Reproduce exactly the lines below from the one containing "<p>To shut down containers:</p>" through the one containing "<pre>./vendor/bin/sail down</pre>", including both, and nothing else.

> The input:
== Segment start ==

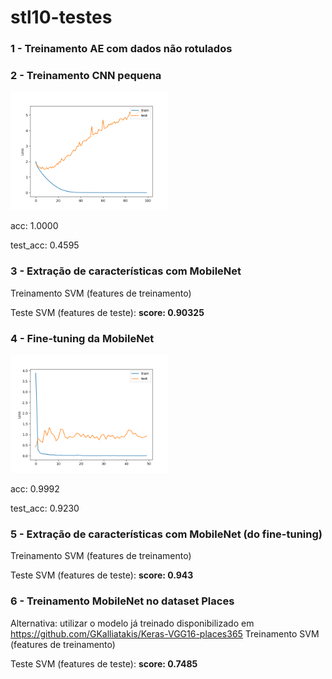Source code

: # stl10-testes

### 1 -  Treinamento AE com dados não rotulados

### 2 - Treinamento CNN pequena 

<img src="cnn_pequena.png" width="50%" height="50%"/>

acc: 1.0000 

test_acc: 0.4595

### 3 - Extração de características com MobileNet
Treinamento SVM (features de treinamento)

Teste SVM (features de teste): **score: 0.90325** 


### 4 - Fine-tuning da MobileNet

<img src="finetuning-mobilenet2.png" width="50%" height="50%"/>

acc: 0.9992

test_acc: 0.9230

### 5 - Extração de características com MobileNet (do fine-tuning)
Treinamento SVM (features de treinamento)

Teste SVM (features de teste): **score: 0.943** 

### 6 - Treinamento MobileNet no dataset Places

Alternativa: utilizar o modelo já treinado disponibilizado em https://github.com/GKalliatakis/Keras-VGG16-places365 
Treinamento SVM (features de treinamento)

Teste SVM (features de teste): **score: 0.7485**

== Segment end ==
== Segment start ==

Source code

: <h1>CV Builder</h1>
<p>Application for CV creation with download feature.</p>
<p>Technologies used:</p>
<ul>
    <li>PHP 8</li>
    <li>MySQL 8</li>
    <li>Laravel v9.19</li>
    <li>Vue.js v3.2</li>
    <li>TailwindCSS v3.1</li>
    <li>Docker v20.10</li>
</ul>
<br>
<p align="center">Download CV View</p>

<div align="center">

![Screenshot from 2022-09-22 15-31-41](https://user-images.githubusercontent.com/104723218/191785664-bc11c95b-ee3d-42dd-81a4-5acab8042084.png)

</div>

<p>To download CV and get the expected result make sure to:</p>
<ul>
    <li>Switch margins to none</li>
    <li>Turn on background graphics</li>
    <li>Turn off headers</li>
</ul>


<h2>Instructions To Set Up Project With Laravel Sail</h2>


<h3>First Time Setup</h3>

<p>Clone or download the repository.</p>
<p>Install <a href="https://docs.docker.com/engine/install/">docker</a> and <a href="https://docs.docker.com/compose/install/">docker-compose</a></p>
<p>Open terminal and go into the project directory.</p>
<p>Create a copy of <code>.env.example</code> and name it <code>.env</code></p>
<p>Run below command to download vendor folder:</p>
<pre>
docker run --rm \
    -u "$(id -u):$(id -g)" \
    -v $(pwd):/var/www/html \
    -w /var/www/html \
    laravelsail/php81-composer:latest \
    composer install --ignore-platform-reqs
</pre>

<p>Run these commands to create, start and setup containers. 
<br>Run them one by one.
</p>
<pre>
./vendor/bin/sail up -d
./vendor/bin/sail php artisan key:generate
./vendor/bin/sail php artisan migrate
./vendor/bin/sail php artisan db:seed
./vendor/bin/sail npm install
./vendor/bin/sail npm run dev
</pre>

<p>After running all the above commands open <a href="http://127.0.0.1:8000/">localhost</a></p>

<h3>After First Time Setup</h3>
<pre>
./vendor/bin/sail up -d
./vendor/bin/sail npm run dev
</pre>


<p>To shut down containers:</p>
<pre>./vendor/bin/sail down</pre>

== Segment end ==
== Segment start ==

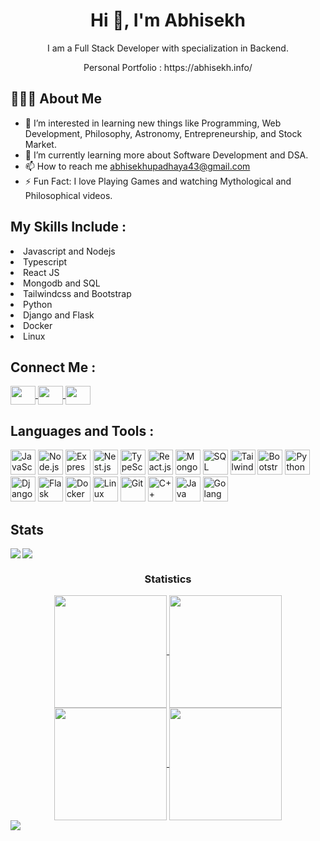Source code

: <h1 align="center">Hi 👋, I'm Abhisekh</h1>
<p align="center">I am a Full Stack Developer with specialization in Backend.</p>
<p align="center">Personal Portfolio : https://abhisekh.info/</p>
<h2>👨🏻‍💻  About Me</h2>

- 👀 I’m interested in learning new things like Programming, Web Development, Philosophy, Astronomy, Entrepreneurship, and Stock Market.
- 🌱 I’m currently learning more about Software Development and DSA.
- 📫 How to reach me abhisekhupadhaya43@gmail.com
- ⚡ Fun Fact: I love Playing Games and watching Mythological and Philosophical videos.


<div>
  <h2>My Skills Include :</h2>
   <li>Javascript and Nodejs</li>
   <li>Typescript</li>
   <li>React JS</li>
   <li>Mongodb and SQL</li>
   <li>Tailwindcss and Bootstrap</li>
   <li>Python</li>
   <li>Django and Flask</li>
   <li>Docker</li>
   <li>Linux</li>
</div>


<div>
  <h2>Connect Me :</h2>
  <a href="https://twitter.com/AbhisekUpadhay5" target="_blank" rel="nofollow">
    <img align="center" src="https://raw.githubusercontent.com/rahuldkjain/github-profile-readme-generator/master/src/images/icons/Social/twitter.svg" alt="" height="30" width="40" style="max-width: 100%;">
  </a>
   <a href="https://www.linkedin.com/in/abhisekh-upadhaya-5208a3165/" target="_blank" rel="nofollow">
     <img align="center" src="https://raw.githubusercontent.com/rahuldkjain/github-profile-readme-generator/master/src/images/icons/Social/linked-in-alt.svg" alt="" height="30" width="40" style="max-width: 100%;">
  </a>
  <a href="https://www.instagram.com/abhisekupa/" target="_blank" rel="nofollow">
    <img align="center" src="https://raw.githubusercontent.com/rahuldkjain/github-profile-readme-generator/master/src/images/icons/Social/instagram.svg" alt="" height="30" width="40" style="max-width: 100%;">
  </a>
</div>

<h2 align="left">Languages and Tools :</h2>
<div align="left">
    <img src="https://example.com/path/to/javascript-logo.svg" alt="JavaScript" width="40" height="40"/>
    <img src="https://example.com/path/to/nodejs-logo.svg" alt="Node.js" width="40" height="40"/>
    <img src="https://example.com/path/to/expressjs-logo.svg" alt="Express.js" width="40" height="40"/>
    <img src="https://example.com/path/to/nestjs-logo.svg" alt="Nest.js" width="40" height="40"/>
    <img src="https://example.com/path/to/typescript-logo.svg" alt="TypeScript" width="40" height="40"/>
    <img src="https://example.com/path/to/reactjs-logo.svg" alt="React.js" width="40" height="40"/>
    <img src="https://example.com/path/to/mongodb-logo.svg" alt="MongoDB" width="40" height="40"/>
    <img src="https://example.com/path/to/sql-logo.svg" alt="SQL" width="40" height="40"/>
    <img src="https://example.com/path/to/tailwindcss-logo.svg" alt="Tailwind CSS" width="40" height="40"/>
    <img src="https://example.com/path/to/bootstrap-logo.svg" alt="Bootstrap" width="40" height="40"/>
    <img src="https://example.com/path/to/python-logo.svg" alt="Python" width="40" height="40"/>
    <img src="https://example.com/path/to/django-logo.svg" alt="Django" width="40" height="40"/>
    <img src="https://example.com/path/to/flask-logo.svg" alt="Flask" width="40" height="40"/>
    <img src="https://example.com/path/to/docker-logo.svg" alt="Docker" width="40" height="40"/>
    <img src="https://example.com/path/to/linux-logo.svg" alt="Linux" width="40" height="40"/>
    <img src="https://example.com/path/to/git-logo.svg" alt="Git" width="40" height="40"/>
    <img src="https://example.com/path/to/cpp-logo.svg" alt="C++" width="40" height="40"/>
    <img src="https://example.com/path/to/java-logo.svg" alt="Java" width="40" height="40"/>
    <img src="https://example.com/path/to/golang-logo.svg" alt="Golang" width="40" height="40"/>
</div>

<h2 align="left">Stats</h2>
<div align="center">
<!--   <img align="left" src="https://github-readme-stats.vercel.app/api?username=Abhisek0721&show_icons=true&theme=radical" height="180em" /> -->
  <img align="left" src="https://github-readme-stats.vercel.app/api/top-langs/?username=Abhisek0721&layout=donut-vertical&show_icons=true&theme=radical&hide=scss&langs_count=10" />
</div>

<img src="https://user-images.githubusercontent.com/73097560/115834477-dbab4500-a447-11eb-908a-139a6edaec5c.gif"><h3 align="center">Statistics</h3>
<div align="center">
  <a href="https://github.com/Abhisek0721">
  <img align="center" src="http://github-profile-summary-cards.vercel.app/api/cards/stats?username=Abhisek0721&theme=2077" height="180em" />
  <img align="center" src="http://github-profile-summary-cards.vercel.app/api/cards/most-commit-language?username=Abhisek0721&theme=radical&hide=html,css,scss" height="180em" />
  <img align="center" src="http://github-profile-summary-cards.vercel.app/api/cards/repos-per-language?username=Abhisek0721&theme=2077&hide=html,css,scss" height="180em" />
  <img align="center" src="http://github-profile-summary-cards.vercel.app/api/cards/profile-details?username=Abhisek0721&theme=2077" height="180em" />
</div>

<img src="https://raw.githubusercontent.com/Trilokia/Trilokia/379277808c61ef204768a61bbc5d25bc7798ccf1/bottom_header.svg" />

== Segment end ==

> Expected answer:
<p>To shut down containers:</p>
<pre>./vendor/bin/sail down</pre>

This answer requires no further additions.